For the first time in decades, Europeans are looking fondly to the past, rather than to the future.

That was a key point made by Ivan Krastev at a May 9 public event at the Library of Congress focusing on European politics and culture, and upcoming elections to the European Parliament.

Krastev, the Kissinger Chair in Foreign Policy and International Relations at the Library of Congress, was interviewed by John W. Kluge Center Director John Haskell. The event was co-hosted by the Bulgarian Embassy as part of the European Union’s Month of Culture. Krastev is an expert on Balkan and European affairs. His most recent book is Democracy Disrupted: The Politics of Global Protest. A new book that he worked on while in residence at the Library, The Light that Failed, co-authored with Stephen Holmes, will be published in October.

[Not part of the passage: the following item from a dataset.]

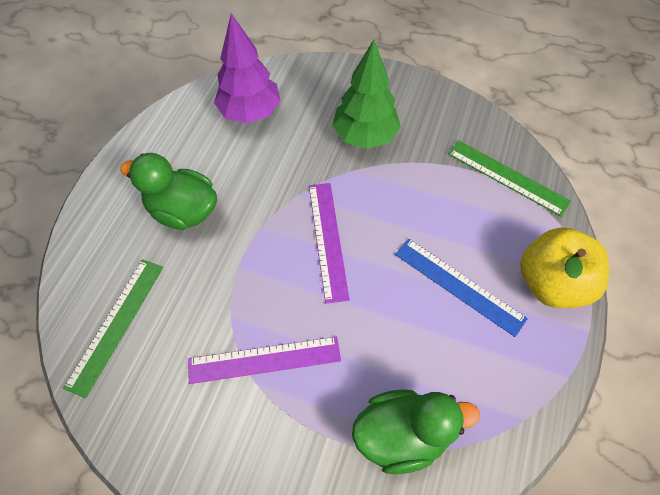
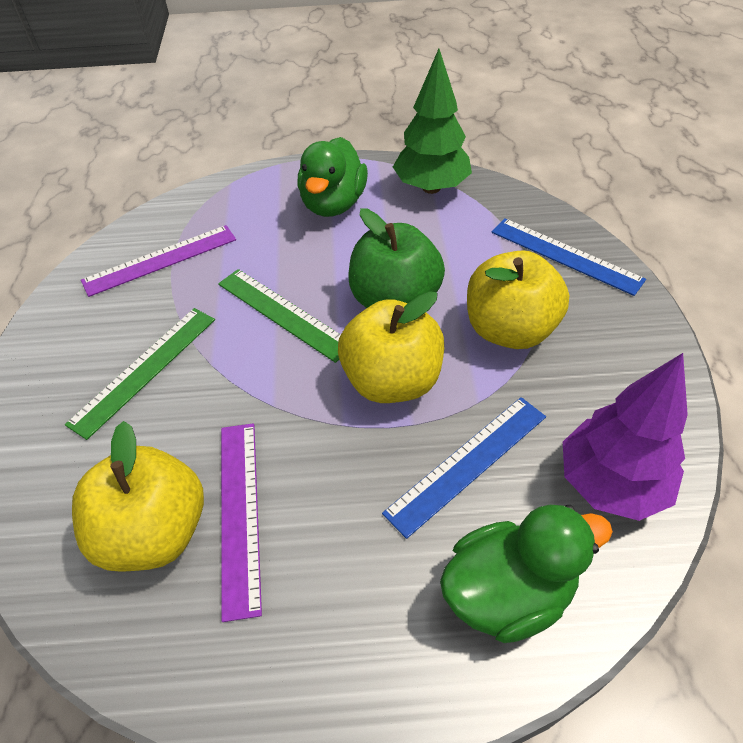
blue ruler: [395,239,528,337] = 1 -> [382,397,546,539] [491,218,646,296] = 2
green apple: none = 0 -> [348,208,445,308] = 1
yellow apple: [520,227,609,308] = 1 -> [72,421,204,572] [338,291,444,403] [467,250,569,349] = 3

Krastev, who is from Bulgaria, said that much of what has happened since the collapse of the Soviet Union came as a shock, in contrast to the great initial hope for the future soon after the fall of the Berlin Wall in 1989.

The key word then, he said, was “normality.”

“We don’t need new ideas anymore,” Krastev said of the thinking at the time. “’We want to have a normal life.’ And normal life was life in the west.”

The Importance of Demography

We are seeing the importance of dynamics like changing demography and its psychological effects on Europeans, according to Krastev, in addition to more concrete factors like economic performance. Poland, for instance, has been an economic success story of the last 15 years, even remaining mostly unharmed by the global recession that began in 2009. “On the illiberal turn in Poland, theoretically speaking this should not have happened,” Krastev said. But demographic trends in Eastern Europe provide a clearer picture of what is happening.

One surprise that came quickly was the emigration of liberals from former Soviet states. After a revolution, typically the opponents of the revolution will leave, he noted, as happened after the French and Russian revolutions. But across Eastern Europe in the 1990s and 2000s, liberal revolution resulted in liberals leaving for the west.